- Opening Delimiter -

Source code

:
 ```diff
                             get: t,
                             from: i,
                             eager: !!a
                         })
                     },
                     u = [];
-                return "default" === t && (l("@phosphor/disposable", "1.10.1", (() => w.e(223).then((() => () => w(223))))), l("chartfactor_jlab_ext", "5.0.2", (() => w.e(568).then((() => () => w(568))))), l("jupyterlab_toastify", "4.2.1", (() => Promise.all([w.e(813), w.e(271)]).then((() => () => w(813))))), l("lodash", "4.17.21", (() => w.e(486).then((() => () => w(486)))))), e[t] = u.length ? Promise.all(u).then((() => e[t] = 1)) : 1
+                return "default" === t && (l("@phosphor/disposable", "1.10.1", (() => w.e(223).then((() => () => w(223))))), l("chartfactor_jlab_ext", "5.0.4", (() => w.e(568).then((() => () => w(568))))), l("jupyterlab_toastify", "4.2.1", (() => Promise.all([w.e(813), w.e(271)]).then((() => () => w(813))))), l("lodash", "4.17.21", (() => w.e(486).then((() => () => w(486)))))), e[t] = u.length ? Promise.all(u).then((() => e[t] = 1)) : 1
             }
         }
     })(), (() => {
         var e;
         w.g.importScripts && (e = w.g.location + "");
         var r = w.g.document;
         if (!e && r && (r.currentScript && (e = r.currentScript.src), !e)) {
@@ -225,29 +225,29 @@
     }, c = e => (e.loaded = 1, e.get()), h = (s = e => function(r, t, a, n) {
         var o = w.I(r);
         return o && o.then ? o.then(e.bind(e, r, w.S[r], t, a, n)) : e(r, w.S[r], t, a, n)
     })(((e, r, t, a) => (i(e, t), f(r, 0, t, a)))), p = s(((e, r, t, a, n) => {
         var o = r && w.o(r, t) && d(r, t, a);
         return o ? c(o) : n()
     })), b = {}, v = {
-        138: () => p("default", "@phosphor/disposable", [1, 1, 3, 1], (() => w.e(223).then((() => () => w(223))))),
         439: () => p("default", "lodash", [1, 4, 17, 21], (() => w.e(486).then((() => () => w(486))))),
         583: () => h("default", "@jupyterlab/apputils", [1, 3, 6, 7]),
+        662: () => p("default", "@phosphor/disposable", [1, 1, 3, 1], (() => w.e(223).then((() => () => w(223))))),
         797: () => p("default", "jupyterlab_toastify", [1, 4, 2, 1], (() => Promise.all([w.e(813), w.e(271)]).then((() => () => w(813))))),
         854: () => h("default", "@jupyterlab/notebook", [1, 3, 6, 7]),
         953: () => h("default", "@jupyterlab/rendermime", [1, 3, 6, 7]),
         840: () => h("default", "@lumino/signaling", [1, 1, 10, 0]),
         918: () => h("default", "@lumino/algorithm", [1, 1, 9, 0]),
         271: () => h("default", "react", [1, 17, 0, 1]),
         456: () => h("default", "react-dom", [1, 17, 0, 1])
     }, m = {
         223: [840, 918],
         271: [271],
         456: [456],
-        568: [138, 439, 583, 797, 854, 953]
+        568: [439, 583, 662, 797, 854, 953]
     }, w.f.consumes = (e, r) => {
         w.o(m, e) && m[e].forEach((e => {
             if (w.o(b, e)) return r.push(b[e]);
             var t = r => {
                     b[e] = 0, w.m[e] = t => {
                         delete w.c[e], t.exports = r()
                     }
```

- Closing Delimiter -

> [ACTION ITEM]: Out of the records above, pick each line that contains the string "react".

> [SOLUTION]:
         271: () => h("default", "react", [1, 17, 0, 1]),
         456: () => h("default", "react-dom", [1, 17, 0, 1])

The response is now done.